Neovascularization requires migration and proliferation of REC, but therapeutic interference with only one of these processes might not be enough to prevent this hallmark of PDR. Results of several studies based on in-vitro or in-vivo models indeed suggest that more than inhibition of VEGF (which is not the only factor controling REC proliferation) is needed to suppress neovascularization. In an in-vitro model, sprouting of EC was stronger inhibited when bFGF was targeted in addition to VEGF [34]. Efficient suppression of retinal neovascularization was also achieved with VEGF-trap, a chimeric recombinant protein consisting of the VEGF-binding domains of VEGFR1 and -R2 that inhibits VEGF as well as other members of the protein family such as PlGFs [8, 9]. This therapeutic effect is most likely due to inhibition of PlGF-driven proliferation of REC.
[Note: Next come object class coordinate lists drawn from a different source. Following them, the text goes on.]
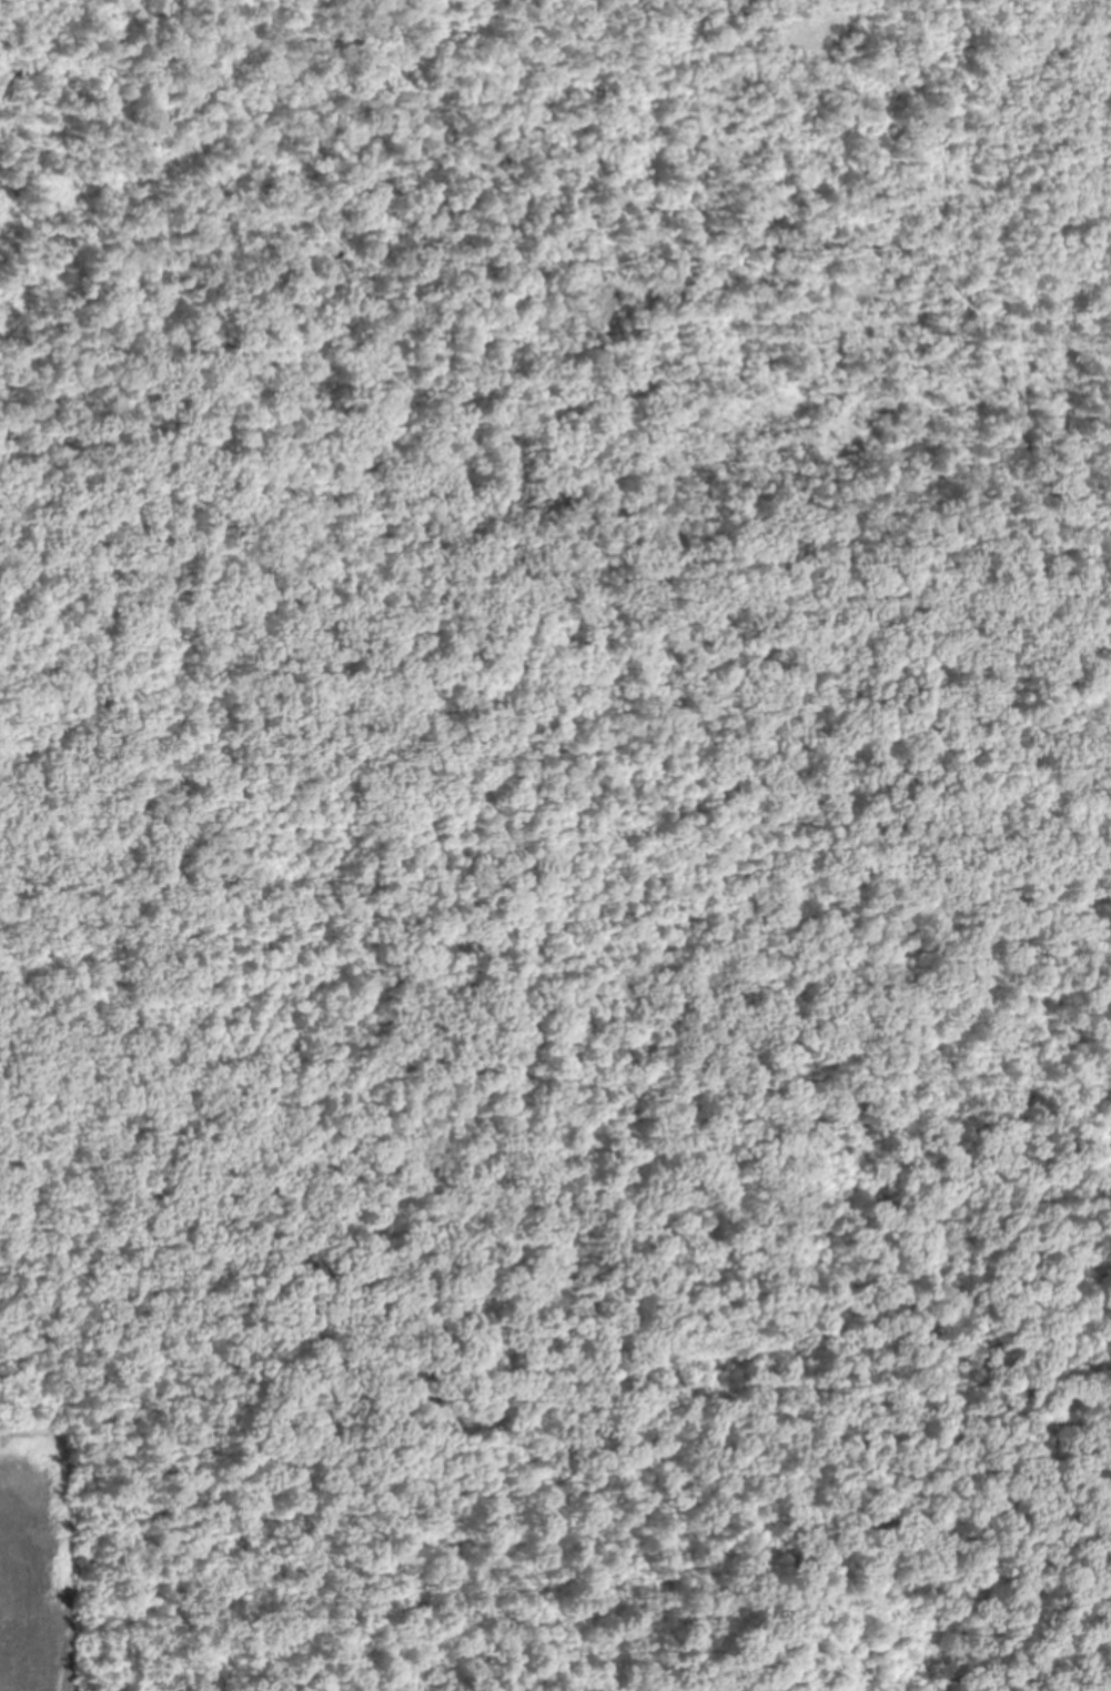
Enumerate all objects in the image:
road: (586, 492)
park: (564, 832)

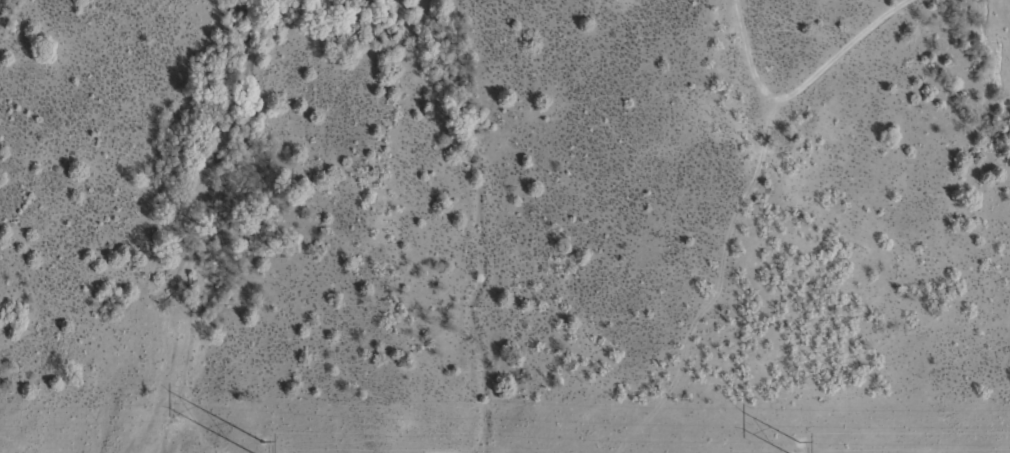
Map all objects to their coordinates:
crop: (505, 226)
power tower: (261, 447)
power tower: (798, 448)

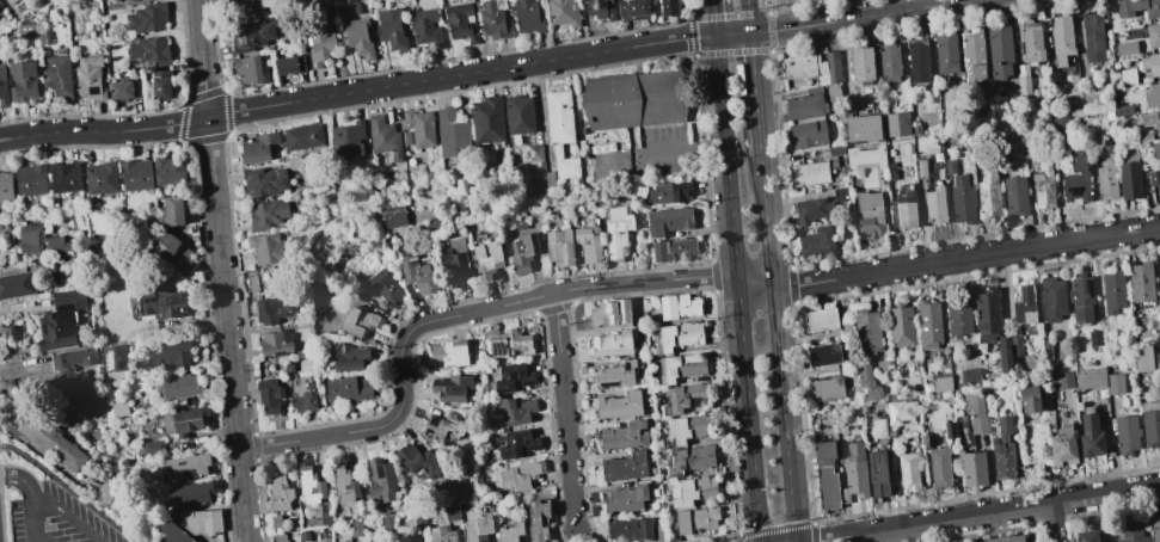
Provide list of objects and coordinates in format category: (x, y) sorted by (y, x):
building: (129, 0)
building: (145, 0)
building: (581, 0)
building: (11, 1)
rooftop solar panel: (610, 4)
building: (251, 5)
building: (600, 8)
building: (669, 8)
building: (1138, 8)
building: (633, 9)
rooftop solar panel: (593, 10)
building: (563, 12)
road: (747, 16)
building: (528, 17)
road: (713, 17)
building: (147, 18)
road: (858, 18)
building: (493, 19)
building: (461, 21)
building: (426, 27)
building: (392, 30)
traffic signals: (749, 33)
road: (731, 34)
traffic signals: (714, 35)
building: (1153, 35)
building: (251, 36)
building: (1093, 37)
building: (357, 38)
building: (1061, 39)
building: (1031, 41)
building: (320, 45)
building: (1126, 48)
building: (149, 51)
building: (1000, 52)
building: (945, 53)
building: (973, 55)
building: (917, 62)
building: (888, 63)
building: (1151, 64)
building: (290, 65)
building: (862, 65)
building: (813, 68)
building: (248, 70)
building: (1127, 77)
building: (58, 78)
building: (89, 78)
building: (1022, 79)
building: (1053, 79)
building: (23, 81)
building: (161, 84)
building: (2, 88)
building: (124, 90)
road: (357, 90)
building: (832, 93)
road: (754, 94)
building: (1152, 96)
building: (637, 101)
building: (805, 105)
building: (1122, 110)
building: (519, 117)
building: (487, 120)
building: (1152, 121)
building: (896, 124)
building: (1060, 124)
building: (418, 128)
building: (863, 128)
building: (560, 132)
building: (452, 134)
building: (806, 135)
building: (1144, 136)
building: (302, 137)
building: (384, 138)
building: (348, 139)
building: (257, 147)
building: (836, 150)
building: (1156, 151)
parking lot: (661, 152)
road: (680, 152)
building: (535, 154)
building: (866, 157)
building: (920, 167)
building: (949, 167)
building: (169, 171)
building: (891, 171)
building: (809, 173)
building: (136, 175)
building: (1129, 176)
building: (64, 177)
building: (1107, 177)
building: (101, 178)
building: (1154, 178)
building: (1077, 180)
building: (31, 181)
building: (264, 181)
building: (1042, 181)
building: (6, 186)
building: (668, 193)
building: (839, 193)
building: (988, 194)
building: (1015, 196)
building: (962, 200)
building: (934, 204)
building: (812, 209)
building: (905, 210)
building: (174, 211)
building: (870, 213)
building: (268, 214)
building: (394, 219)
building: (668, 221)
road: (216, 225)
building: (617, 231)
building: (40, 240)
building: (816, 241)
building: (588, 244)
building: (558, 247)
building: (267, 249)
building: (673, 250)
building: (172, 252)
building: (523, 253)
road: (966, 259)
building: (487, 260)
building: (455, 262)
building: (1159, 264)
building: (418, 275)
road: (755, 282)
building: (1141, 282)
building: (17, 285)
building: (383, 287)
building: (1159, 287)
road: (738, 288)
building: (1113, 291)
building: (1081, 298)
building: (70, 299)
building: (1052, 299)
building: (166, 305)
building: (1024, 305)
rooftop solar panel: (62, 306)
building: (679, 306)
building: (271, 310)
building: (610, 313)
building: (987, 315)
road: (447, 317)
building: (958, 317)
building: (820, 319)
building: (359, 322)
building: (901, 325)
building: (928, 325)
building: (56, 330)
building: (867, 331)
building: (678, 336)
building: (1094, 338)
building: (275, 342)
building: (509, 343)
building: (612, 344)
building: (1016, 345)
rooftop solar panel: (499, 347)
road: (778, 348)
building: (448, 352)
building: (171, 354)
building: (823, 354)
building: (1004, 354)
building: (349, 357)
building: (73, 358)
building: (113, 358)
rooftop solar panel: (823, 358)
building: (1142, 359)
building: (681, 367)
building: (884, 367)
building: (616, 375)
building: (970, 376)
building: (513, 378)
building: (1090, 378)
building: (1063, 380)
building: (6, 383)
building: (941, 383)
building: (868, 384)
building: (1114, 384)
building: (71, 386)
building: (177, 386)
building: (452, 388)
building: (826, 389)
building: (348, 390)
building: (1155, 392)
building: (270, 396)
building: (303, 396)
building: (686, 398)
building: (1030, 399)
building: (974, 403)
building: (620, 406)
building: (117, 411)
building: (514, 411)
road: (563, 411)
building: (900, 411)
building: (1050, 421)
building: (181, 423)
building: (1150, 424)
building: (978, 425)
building: (445, 427)
building: (690, 428)
building: (949, 430)
building: (1126, 434)
building: (625, 436)
building: (1090, 437)
building: (49, 440)
building: (516, 443)
building: (151, 448)
building: (1063, 448)
building: (1003, 451)
building: (824, 453)
rooftop solar panel: (876, 458)
building: (690, 459)
building: (418, 460)
rooftop solar panel: (882, 460)
building: (185, 466)
rooftop solar panel: (872, 466)
building: (625, 467)
building: (940, 467)
building: (973, 467)
rooftop solar panel: (168, 470)
building: (853, 470)
rooftop solar panel: (187, 472)
rooftop solar panel: (379, 472)
building: (908, 473)
building: (518, 475)
building: (877, 475)
road: (21, 479)
building: (380, 481)
building: (310, 485)
building: (344, 485)
building: (828, 488)
road: (70, 490)
building: (695, 491)
building: (103, 494)
building: (188, 494)
building: (280, 494)
road: (240, 496)
building: (627, 498)
road: (48, 502)
building: (451, 514)
road: (987, 514)
parking lot: (58, 518)
building: (695, 520)
building: (201, 521)
building: (538, 521)
road: (1055, 522)
building: (388, 524)
traffic signals: (759, 525)
building: (356, 528)
building: (478, 528)
building: (1155, 528)
building: (630, 529)
building: (510, 532)
building: (172, 533)
building: (659, 533)
building: (1130, 533)
building: (304, 535)
building: (442, 535)
building: (292, 536)
road: (578, 536)
building: (1086, 536)
building: (278, 538)
building: (409, 539)
park: (584, 539)
building: (1004, 539)
traffic signals: (819, 540)

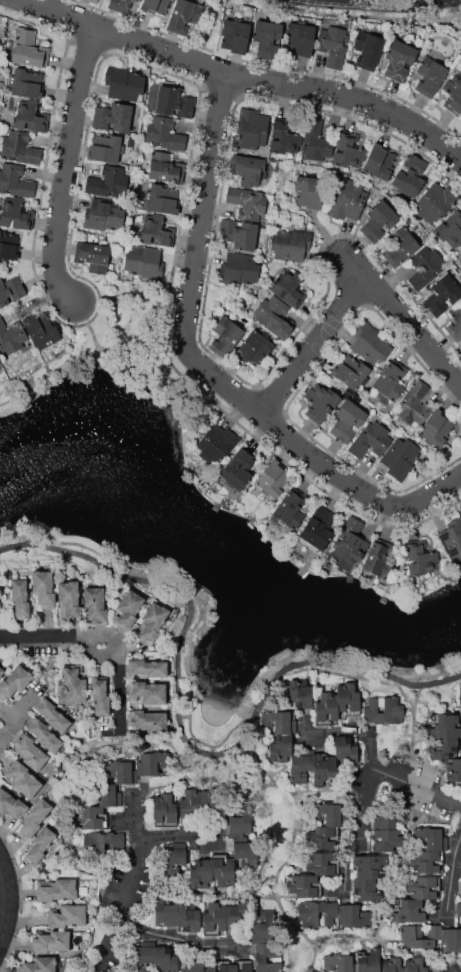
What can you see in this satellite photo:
building: (93, 1)
road: (376, 1)
building: (120, 5)
building: (156, 7)
building: (184, 15)
building: (235, 36)
building: (268, 39)
building: (300, 39)
building: (333, 45)
building: (28, 48)
building: (367, 49)
building: (400, 59)
road: (248, 76)
building: (430, 76)
building: (27, 83)
building: (123, 83)
building: (453, 96)
building: (173, 102)
building: (113, 116)
building: (30, 118)
building: (252, 128)
building: (165, 134)
building: (284, 137)
building: (316, 140)
building: (20, 148)
building: (105, 148)
building: (348, 150)
building: (131, 161)
building: (381, 161)
road: (71, 167)
building: (162, 167)
building: (250, 170)
building: (410, 175)
building: (15, 181)
building: (108, 182)
building: (310, 191)
building: (162, 199)
building: (348, 201)
building: (247, 202)
building: (434, 202)
building: (16, 214)
building: (105, 214)
building: (379, 220)
building: (450, 229)
building: (156, 231)
building: (239, 233)
building: (290, 245)
building: (401, 245)
building: (9, 246)
building: (459, 254)
building: (93, 257)
road: (197, 259)
building: (144, 263)
building: (426, 266)
building: (239, 269)
building: (289, 288)
building: (10, 290)
building: (443, 294)
building: (273, 317)
building: (455, 323)
road: (88, 325)
road: (402, 327)
building: (42, 330)
building: (225, 335)
building: (11, 336)
building: (371, 343)
building: (460, 345)
building: (253, 348)
road: (92, 351)
road: (312, 352)
building: (0, 361)
building: (350, 372)
building: (391, 380)
building: (320, 401)
building: (414, 405)
building: (348, 419)
building: (436, 428)
building: (418, 438)
building: (371, 440)
building: (217, 444)
building: (400, 457)
building: (238, 469)
building: (274, 479)
road: (357, 490)
building: (460, 504)
building: (289, 509)
building: (460, 511)
building: (316, 530)
building: (350, 540)
building: (452, 542)
building: (421, 558)
building: (378, 559)
building: (43, 588)
building: (0, 593)
building: (20, 598)
building: (70, 598)
building: (95, 605)
building: (0, 606)
building: (127, 608)
building: (152, 622)
road: (100, 636)
building: (147, 668)
building: (1, 671)
building: (14, 682)
building: (74, 685)
building: (146, 692)
building: (300, 693)
building: (100, 697)
building: (349, 698)
building: (327, 708)
building: (460, 708)
building: (383, 710)
building: (52, 715)
building: (146, 720)
building: (279, 721)
road: (353, 730)
road: (180, 732)
road: (5, 733)
building: (444, 733)
building: (45, 736)
building: (280, 747)
building: (346, 747)
building: (30, 752)
road: (85, 757)
building: (136, 767)
building: (300, 768)
building: (323, 768)
building: (454, 770)
building: (23, 779)
road: (164, 784)
road: (417, 789)
road: (330, 791)
building: (12, 805)
building: (200, 806)
building: (97, 809)
building: (165, 810)
building: (330, 815)
building: (35, 817)
building: (383, 820)
building: (240, 824)
road: (353, 829)
building: (322, 838)
building: (432, 838)
road: (177, 839)
building: (385, 840)
building: (40, 845)
building: (94, 846)
road: (287, 850)
building: (244, 851)
building: (173, 858)
building: (426, 862)
building: (322, 863)
building: (368, 866)
building: (211, 872)
road: (450, 873)
road: (130, 883)
building: (304, 886)
building: (423, 887)
building: (368, 888)
building: (57, 891)
road: (12, 900)
building: (177, 911)
building: (409, 911)
building: (459, 913)
building: (319, 914)
building: (67, 915)
building: (355, 916)
building: (223, 917)
building: (263, 926)
building: (420, 935)
road: (169, 937)
building: (451, 939)
building: (51, 942)
building: (268, 957)
building: (156, 958)
building: (368, 961)
building: (340, 963)
building: (39, 964)
building: (415, 964)
building: (393, 965)
building: (219, 966)
building: (241, 966)
building: (192, 967)

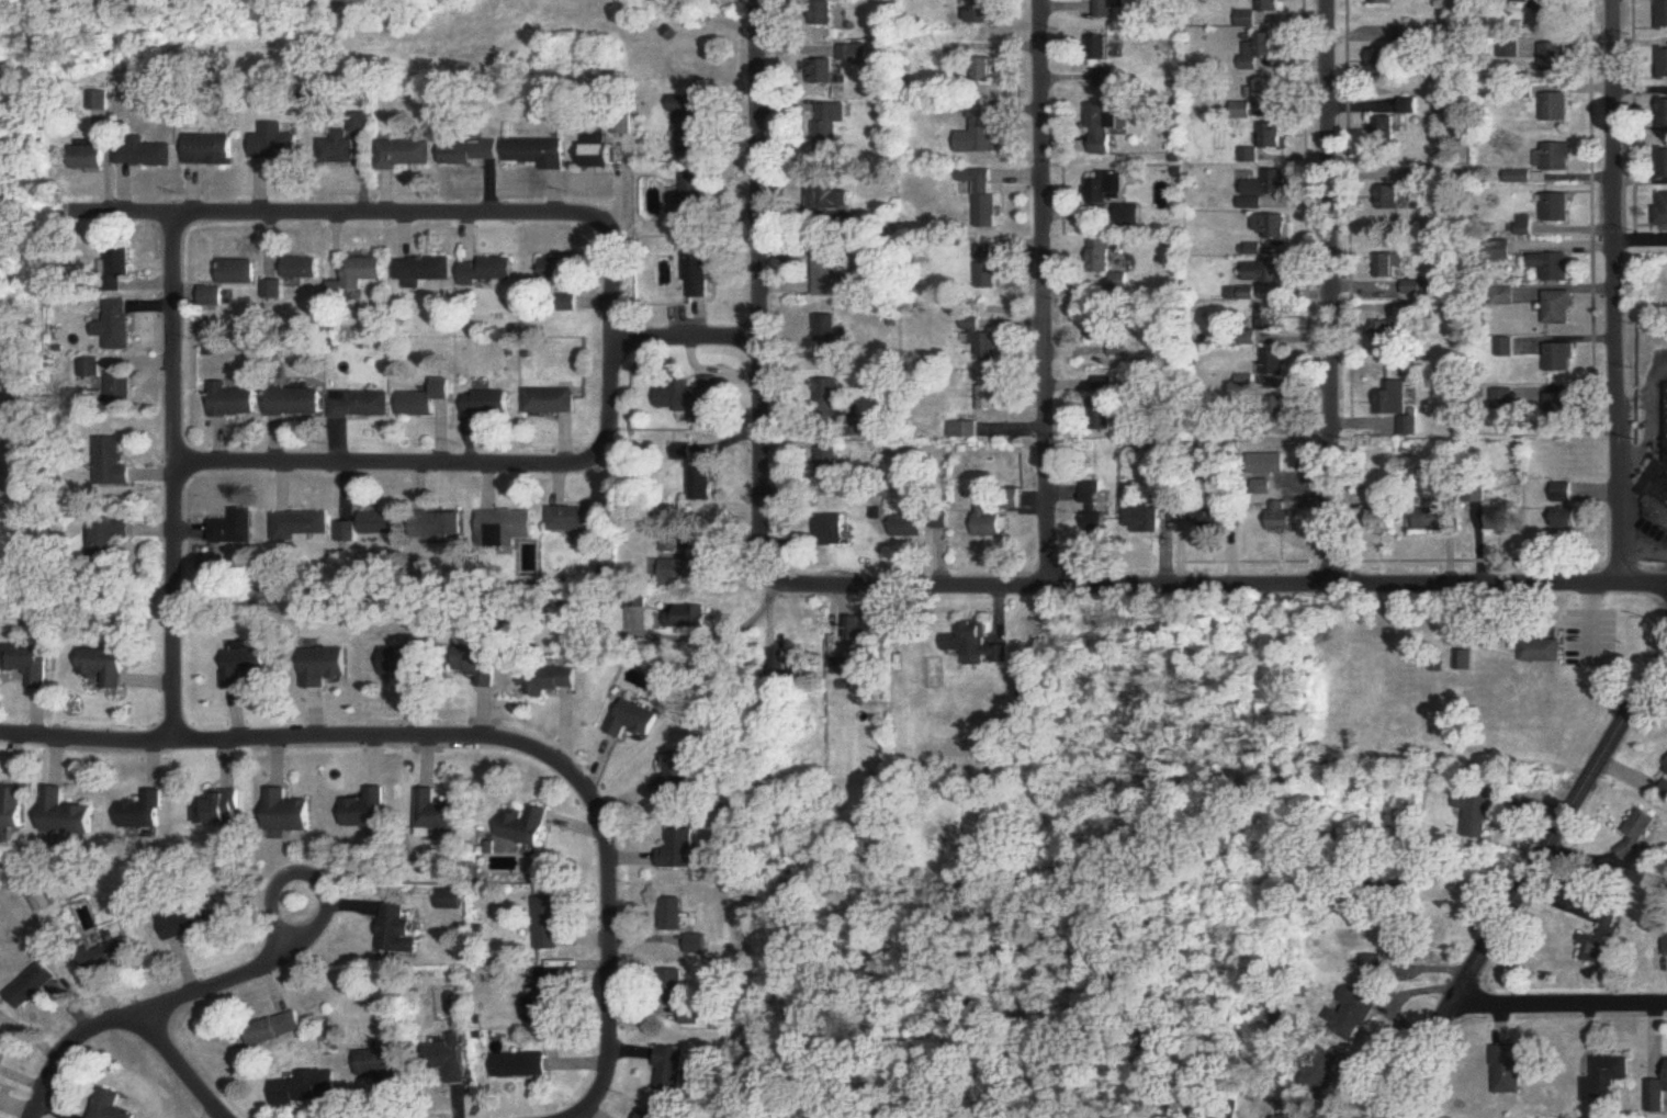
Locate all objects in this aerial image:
building: (1386, 2)
building: (1271, 6)
building: (1111, 9)
building: (990, 11)
building: (1553, 11)
building: (826, 14)
building: (1662, 16)
building: (1261, 50)
building: (1556, 58)
building: (1388, 61)
building: (1107, 63)
building: (1663, 66)
building: (987, 71)
building: (823, 72)
building: (1268, 93)
river: (58, 99)
building: (98, 103)
building: (1557, 107)
building: (1663, 114)
building: (1395, 122)
building: (693, 124)
building: (830, 124)
building: (1105, 127)
building: (983, 131)
building: (276, 145)
building: (1267, 145)
building: (340, 149)
building: (209, 150)
building: (598, 150)
building: (470, 152)
building: (537, 152)
building: (143, 153)
building: (405, 154)
building: (1556, 157)
building: (88, 158)
building: (1662, 164)
building: (1414, 177)
building: (1108, 188)
building: (1263, 189)
building: (694, 192)
building: (829, 197)
building: (986, 197)
building: (1390, 197)
building: (1558, 207)
building: (1662, 209)
road: (303, 215)
building: (1271, 227)
building: (1109, 261)
building: (1390, 266)
building: (1553, 267)
building: (116, 268)
building: (303, 269)
building: (424, 270)
building: (487, 270)
building: (560, 270)
building: (698, 271)
building: (362, 272)
building: (826, 272)
building: (239, 273)
building: (1266, 273)
building: (988, 275)
building: (1418, 288)
building: (274, 291)
road: (1045, 293)
road: (1330, 294)
road: (1616, 294)
building: (569, 304)
building: (1559, 309)
building: (1270, 319)
building: (116, 327)
park: (12, 328)
building: (1103, 328)
building: (1383, 334)
road: (611, 336)
building: (828, 338)
road: (685, 340)
building: (986, 340)
building: (1560, 359)
building: (1274, 363)
building: (90, 369)
building: (1246, 383)
building: (120, 390)
building: (990, 398)
building: (1394, 399)
building: (694, 400)
building: (828, 400)
building: (1504, 400)
building: (550, 401)
building: (233, 402)
building: (426, 402)
building: (295, 403)
building: (1104, 404)
building: (360, 405)
building: (487, 405)
building: (1560, 408)
road: (1643, 409)
building: (1409, 427)
building: (963, 430)
building: (112, 464)
road: (382, 465)
road: (176, 481)
building: (702, 483)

Our results also suggest that different VEGF receptors (VEGFR1, -R2, and/or NRP-1) are involved in the processes leading to altered proliferation and migration of iBREC (Table 2): all members of the VEGF family tested—VEGF165, VEGF121, PlGF-1, PlGF-2, and VEGF-E—stimulated proliferation, suggesting that activation of either receptor is sufficient, which is in accordance with other studies using EC from various sources [35]. In contrast, binding of a ligand to VEGFR2 and to NRP-1 seems to be necessary to enhance migration, because only VEGF165 and VEGF-E, but not VEGF121 were efficient stimulators. Because VEGF-E was most efficient in stimulating migration of iBREC, one could assume that VEGFR1 is a negative regulator. But combined activation of VEGFR1 and -R2 by VEGF165/121 plus PlGF-1/-2 did not result in a lower migration rate compared to stimulation with VEGF165 alone. More likely, different receptors compete for the available factors, and VEGFR2-mediated signalling is the most efficient pathway leading to enhanced migration. The results of our experiments with immortalized BREC support the assumption that VEGFR2 is crucially involved in signal transduction in EC from various species and different tissues [35]. Although VEGFR1 can play an important role in EC proliferation, its contribution to other cellular processes stimulated by VEGF is still unclear: potentiating the effect of VEGF by cross-activation of VEGFR2 through VEGFR1 in response to stimulation with PlGF has been reported thereby [35]. In contrast, activated VEGFR1 was also reported to be a negative regulator of VEGFR2 signaling in the event that VEGFR2 had been activated first [21]. However, binding of both receptors by a combination of VEGF and PlGF did not markedly affect VEGF-induced iBREC proliferation or migration.

Whereas stimulation of migration by the concerted action of growth factors can be at least partly prevented by ranibizumab, substantial inhibition of proliferation was not observed in such experimental setting. Both proliferation and migration of REC are required for neovascularization observed in PDR, and it will be interesting to learn from the ongoing clinical trials whether inhibition of one of these processes by ranibizumab can delay or slow down progression of the disease. The possible surplus benefit of inhibiting all VEGF family members by VEGF-trap remains to be shown, and in view of our results, additional targeting of bFGF and IGF-1 might be considered a more promising approach in the therapy of PDR [9, 34]. However, these growth factors are also involved in retinal neuroprotection, and their complete inhibition might be detrimental to the function of retinal cells [3638]. Moderate instead of complete depletion of these growth factors might therefore be more promising, although complete inhibition or reversal of pathological processes may not be achieved under these conditions.